*WHAT YOU WILL DO*
Your response should be an exact transcription of the data, images excluded.

[Source records]
=== Section Start ===

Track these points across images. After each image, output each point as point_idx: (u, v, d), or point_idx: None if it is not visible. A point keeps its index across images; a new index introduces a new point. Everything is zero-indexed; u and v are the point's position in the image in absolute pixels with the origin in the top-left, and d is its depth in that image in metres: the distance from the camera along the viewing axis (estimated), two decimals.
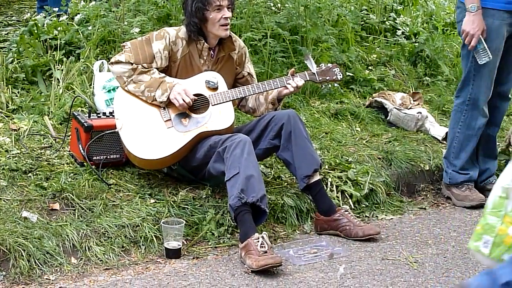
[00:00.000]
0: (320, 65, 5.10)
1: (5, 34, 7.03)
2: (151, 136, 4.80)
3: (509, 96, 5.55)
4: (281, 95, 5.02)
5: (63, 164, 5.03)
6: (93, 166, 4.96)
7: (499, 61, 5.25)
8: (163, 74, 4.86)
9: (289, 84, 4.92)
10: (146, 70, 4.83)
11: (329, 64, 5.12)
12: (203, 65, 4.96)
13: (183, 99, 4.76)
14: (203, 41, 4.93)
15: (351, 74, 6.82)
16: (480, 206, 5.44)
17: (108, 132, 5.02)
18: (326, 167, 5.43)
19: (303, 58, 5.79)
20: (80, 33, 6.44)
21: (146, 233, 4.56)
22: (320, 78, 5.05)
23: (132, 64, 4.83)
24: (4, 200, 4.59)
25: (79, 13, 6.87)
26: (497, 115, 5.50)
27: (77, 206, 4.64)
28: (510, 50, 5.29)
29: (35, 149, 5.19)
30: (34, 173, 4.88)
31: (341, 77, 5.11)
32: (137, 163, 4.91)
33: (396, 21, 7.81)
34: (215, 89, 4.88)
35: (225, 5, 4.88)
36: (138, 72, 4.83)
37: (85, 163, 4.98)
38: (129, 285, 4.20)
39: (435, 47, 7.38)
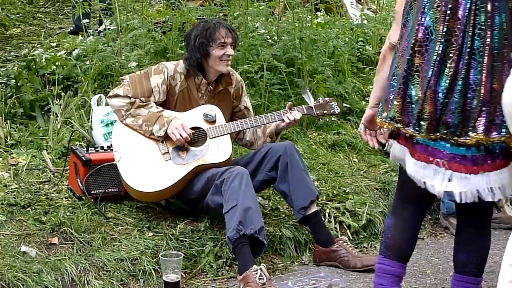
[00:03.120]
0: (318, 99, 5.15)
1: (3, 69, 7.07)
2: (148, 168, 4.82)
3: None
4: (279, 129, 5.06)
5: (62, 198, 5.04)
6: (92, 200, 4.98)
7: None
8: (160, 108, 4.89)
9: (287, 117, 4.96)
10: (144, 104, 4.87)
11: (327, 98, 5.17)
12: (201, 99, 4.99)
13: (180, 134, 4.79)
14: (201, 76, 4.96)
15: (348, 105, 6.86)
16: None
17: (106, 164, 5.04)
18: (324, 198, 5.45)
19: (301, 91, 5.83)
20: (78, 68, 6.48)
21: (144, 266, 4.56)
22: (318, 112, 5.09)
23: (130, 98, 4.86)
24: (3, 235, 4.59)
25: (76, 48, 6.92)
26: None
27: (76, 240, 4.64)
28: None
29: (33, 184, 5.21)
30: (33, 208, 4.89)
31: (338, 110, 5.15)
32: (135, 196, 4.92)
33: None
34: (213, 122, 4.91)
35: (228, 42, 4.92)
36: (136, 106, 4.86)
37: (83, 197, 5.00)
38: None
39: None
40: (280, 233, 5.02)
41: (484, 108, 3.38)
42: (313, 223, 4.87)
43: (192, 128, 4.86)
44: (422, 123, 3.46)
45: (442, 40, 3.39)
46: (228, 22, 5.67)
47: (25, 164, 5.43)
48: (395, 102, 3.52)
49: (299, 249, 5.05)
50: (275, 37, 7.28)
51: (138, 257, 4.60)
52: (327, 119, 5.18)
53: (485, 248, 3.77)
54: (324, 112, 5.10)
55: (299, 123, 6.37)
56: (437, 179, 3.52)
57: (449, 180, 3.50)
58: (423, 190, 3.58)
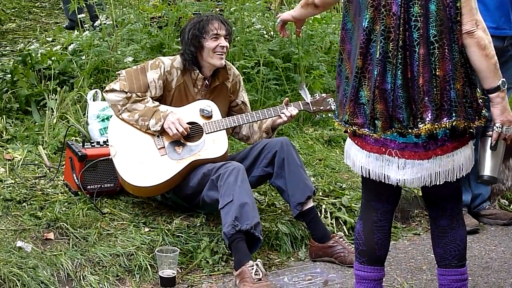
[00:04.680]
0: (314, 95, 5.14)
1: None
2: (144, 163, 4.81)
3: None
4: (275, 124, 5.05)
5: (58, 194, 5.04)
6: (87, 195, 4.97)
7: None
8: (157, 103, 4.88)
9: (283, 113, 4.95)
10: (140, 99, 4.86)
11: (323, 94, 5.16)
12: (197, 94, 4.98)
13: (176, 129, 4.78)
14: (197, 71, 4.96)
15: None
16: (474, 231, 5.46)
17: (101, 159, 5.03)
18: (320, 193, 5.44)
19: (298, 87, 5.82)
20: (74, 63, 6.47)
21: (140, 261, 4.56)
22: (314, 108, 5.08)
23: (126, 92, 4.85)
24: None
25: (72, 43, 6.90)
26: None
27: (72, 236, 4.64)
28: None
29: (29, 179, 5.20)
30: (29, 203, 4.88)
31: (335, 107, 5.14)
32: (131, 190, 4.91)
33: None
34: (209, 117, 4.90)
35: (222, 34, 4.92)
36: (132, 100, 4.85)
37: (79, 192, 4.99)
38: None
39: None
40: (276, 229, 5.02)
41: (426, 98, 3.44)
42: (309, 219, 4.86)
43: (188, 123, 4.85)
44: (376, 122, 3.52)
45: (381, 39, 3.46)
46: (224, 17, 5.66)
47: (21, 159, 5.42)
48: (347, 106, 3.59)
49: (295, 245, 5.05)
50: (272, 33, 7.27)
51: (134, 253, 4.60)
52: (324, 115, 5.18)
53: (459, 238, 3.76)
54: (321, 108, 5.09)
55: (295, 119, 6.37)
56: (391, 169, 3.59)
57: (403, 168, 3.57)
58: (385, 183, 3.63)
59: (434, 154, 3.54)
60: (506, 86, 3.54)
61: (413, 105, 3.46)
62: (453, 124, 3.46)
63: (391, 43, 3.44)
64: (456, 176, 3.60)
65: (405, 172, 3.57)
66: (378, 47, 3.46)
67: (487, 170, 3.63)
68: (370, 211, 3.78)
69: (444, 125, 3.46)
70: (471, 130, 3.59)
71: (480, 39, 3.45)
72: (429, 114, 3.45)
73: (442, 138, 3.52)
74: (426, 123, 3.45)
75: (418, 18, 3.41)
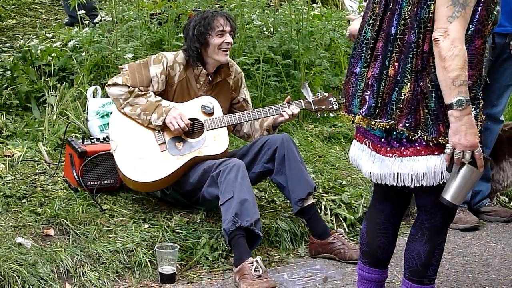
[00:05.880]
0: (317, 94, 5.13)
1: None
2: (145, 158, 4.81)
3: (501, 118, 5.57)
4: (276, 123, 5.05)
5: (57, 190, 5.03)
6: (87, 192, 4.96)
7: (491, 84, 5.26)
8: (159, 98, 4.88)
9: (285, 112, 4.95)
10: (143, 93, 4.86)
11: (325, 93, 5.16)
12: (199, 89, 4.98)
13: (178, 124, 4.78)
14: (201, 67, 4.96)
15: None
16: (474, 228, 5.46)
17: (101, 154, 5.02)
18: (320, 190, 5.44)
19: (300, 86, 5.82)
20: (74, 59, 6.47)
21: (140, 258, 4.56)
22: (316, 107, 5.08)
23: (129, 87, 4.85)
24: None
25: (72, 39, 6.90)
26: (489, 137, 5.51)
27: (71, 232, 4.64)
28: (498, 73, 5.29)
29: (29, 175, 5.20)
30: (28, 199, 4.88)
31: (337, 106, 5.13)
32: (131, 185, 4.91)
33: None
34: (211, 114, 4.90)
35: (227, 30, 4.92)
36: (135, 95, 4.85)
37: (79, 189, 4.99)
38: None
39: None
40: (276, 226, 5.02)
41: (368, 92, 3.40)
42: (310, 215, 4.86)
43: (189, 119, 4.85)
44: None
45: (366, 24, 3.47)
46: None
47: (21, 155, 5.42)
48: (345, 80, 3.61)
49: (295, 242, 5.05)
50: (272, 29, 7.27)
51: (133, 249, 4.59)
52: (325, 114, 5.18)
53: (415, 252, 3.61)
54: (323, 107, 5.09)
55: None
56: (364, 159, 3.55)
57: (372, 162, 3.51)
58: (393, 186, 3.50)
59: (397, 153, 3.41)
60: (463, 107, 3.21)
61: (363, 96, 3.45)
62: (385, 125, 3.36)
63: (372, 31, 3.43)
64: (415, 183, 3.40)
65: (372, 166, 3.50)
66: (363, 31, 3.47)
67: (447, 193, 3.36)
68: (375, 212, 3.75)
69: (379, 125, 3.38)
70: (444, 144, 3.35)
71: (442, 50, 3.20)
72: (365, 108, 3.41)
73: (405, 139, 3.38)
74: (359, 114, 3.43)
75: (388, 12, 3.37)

=== Section End ===

*RESPONSE TO THE EXERCISE*
Track these points across images. After each image, output each point as point_idx: (u, v, d), or point_idx: None if it is not visible. A point keeps its index across images; a new index introduces a new point. Everything is zero-indexed; u and v are the point's position in the image in absolute pixels with the origin in the top-left, and d is its depth in that image in metres: the distance from the camera along the viewing axis (estimated), two decimals.
[00:00.000]
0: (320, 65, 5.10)
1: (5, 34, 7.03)
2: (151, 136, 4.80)
3: (509, 96, 5.55)
4: (281, 95, 5.02)
5: (63, 164, 5.03)
6: (93, 166, 4.96)
7: (499, 61, 5.25)
8: (163, 74, 4.86)
9: (289, 84, 4.92)
10: (146, 70, 4.83)
11: (329, 64, 5.12)
12: (203, 65, 4.96)
13: (183, 99, 4.76)
14: (203, 41, 4.93)
15: (351, 74, 6.82)
16: (480, 206, 5.44)
17: (108, 132, 5.02)
18: (326, 167, 5.43)
19: (303, 58, 5.79)
20: (80, 33, 6.44)
21: (146, 233, 4.56)
22: (320, 78, 5.05)
23: (132, 64, 4.83)
24: (4, 200, 4.59)
25: (79, 13, 6.87)
26: (497, 115, 5.50)
27: (77, 206, 4.64)
28: (510, 50, 5.29)
29: (35, 149, 5.19)
30: (34, 173, 4.88)
31: (341, 77, 5.11)
32: (137, 163, 4.91)
33: (396, 21, 7.81)
34: (215, 89, 4.88)
35: (225, 5, 4.88)
36: (138, 72, 4.83)
37: (85, 163, 4.98)
38: (129, 285, 4.20)
39: (435, 47, 7.38)
[00:03.120]
0: (318, 99, 5.15)
1: (3, 69, 7.07)
2: (148, 168, 4.82)
3: None
4: (279, 129, 5.06)
5: (62, 198, 5.04)
6: (92, 200, 4.98)
7: None
8: (160, 108, 4.89)
9: (287, 117, 4.96)
10: (144, 104, 4.87)
11: (327, 98, 5.17)
12: (201, 99, 4.99)
13: (180, 134, 4.79)
14: (201, 76, 4.96)
15: (348, 105, 6.86)
16: None
17: (106, 164, 5.04)
18: (324, 198, 5.45)
19: (301, 91, 5.83)
20: (78, 68, 6.48)
21: (144, 266, 4.56)
22: (318, 112, 5.09)
23: (130, 98, 4.86)
24: (3, 235, 4.59)
25: (76, 48, 6.92)
26: None
27: (76, 240, 4.64)
28: None
29: (33, 184, 5.21)
30: (33, 208, 4.89)
31: (338, 110, 5.15)
32: (135, 196, 4.92)
33: None
34: (213, 122, 4.91)
35: (228, 42, 4.92)
36: (136, 106, 4.86)
37: (83, 197, 5.00)
38: None
39: None
40: (280, 233, 5.02)
41: (484, 108, 3.38)
42: (313, 223, 4.87)
43: (192, 128, 4.86)
44: (422, 123, 3.46)
45: (442, 40, 3.39)
46: (228, 22, 5.67)
47: (25, 164, 5.43)
48: (395, 102, 3.52)
49: (299, 249, 5.05)
50: (275, 37, 7.28)
51: (138, 257, 4.60)
52: (327, 119, 5.18)
53: (485, 248, 3.77)
54: (324, 112, 5.10)
55: (299, 123, 6.37)
56: (437, 179, 3.52)
57: (449, 180, 3.50)
58: (423, 190, 3.58)
[00:04.680]
0: (314, 95, 5.14)
1: None
2: (144, 163, 4.81)
3: None
4: (275, 124, 5.05)
5: (58, 194, 5.04)
6: (87, 195, 4.97)
7: None
8: (157, 103, 4.88)
9: (283, 113, 4.95)
10: (140, 99, 4.86)
11: (323, 94, 5.16)
12: (197, 94, 4.98)
13: (176, 129, 4.78)
14: (197, 71, 4.96)
15: None
16: (474, 231, 5.46)
17: (101, 159, 5.03)
18: (320, 193, 5.44)
19: (298, 87, 5.82)
20: (74, 63, 6.47)
21: (140, 261, 4.56)
22: (314, 108, 5.08)
23: (126, 92, 4.85)
24: None
25: (72, 43, 6.90)
26: None
27: (72, 236, 4.64)
28: None
29: (29, 179, 5.20)
30: (29, 203, 4.88)
31: (335, 107, 5.14)
32: (131, 190, 4.91)
33: None
34: (209, 117, 4.90)
35: (222, 34, 4.92)
36: (132, 100, 4.85)
37: (79, 192, 4.99)
38: None
39: None
40: (276, 229, 5.02)
41: (426, 98, 3.44)
42: (309, 219, 4.86)
43: (188, 123, 4.85)
44: (376, 122, 3.52)
45: (381, 39, 3.46)
46: (224, 17, 5.66)
47: (21, 159, 5.42)
48: (347, 106, 3.59)
49: (295, 245, 5.05)
50: (272, 33, 7.27)
51: (134, 253, 4.60)
52: (324, 115, 5.18)
53: (459, 238, 3.76)
54: (321, 108, 5.09)
55: (295, 119, 6.37)
56: (391, 169, 3.59)
57: (403, 168, 3.57)
58: (385, 183, 3.63)
59: (434, 154, 3.54)
60: (506, 86, 3.54)
61: (413, 105, 3.46)
62: (453, 124, 3.46)
63: (391, 43, 3.44)
64: (456, 176, 3.60)
65: (405, 172, 3.57)
66: (378, 47, 3.46)
67: (487, 170, 3.63)
68: (370, 211, 3.78)
69: (444, 125, 3.46)
70: (471, 130, 3.59)
71: (480, 39, 3.45)
72: (429, 114, 3.45)
73: (442, 138, 3.52)
74: (426, 123, 3.45)
75: (418, 18, 3.41)
[00:05.880]
0: (317, 94, 5.13)
1: None
2: (145, 158, 4.81)
3: (501, 118, 5.57)
4: (276, 123, 5.05)
5: (57, 190, 5.03)
6: (87, 192, 4.96)
7: (491, 84, 5.26)
8: (159, 98, 4.88)
9: (285, 112, 4.95)
10: (143, 93, 4.86)
11: (325, 93, 5.16)
12: (199, 89, 4.98)
13: (178, 124, 4.78)
14: (201, 67, 4.96)
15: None
16: (474, 228, 5.46)
17: (101, 154, 5.02)
18: (320, 190, 5.44)
19: (300, 86, 5.82)
20: (74, 59, 6.47)
21: (140, 258, 4.56)
22: (316, 107, 5.08)
23: (129, 87, 4.85)
24: None
25: (72, 39, 6.90)
26: (489, 137, 5.51)
27: (71, 232, 4.64)
28: (498, 73, 5.29)
29: (29, 175, 5.20)
30: (28, 199, 4.88)
31: (337, 106, 5.13)
32: (131, 185, 4.91)
33: None
34: (211, 114, 4.90)
35: (227, 30, 4.92)
36: (135, 95, 4.85)
37: (79, 189, 4.99)
38: None
39: None
40: (276, 226, 5.02)
41: (368, 92, 3.40)
42: (310, 215, 4.86)
43: (189, 119, 4.85)
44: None
45: (366, 24, 3.47)
46: None
47: (21, 155, 5.42)
48: (345, 80, 3.61)
49: (295, 242, 5.05)
50: (272, 29, 7.27)
51: (133, 249, 4.59)
52: (325, 114, 5.18)
53: (415, 252, 3.61)
54: (323, 107, 5.09)
55: None
56: (364, 159, 3.55)
57: (372, 162, 3.51)
58: (393, 186, 3.50)
59: (397, 153, 3.41)
60: (463, 107, 3.21)
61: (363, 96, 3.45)
62: (385, 125, 3.36)
63: (372, 31, 3.43)
64: (415, 183, 3.40)
65: (372, 166, 3.50)
66: (363, 31, 3.47)
67: (447, 193, 3.36)
68: (375, 212, 3.75)
69: (379, 125, 3.38)
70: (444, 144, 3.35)
71: (442, 50, 3.20)
72: (365, 108, 3.41)
73: (405, 139, 3.38)
74: (359, 114, 3.43)
75: (388, 12, 3.37)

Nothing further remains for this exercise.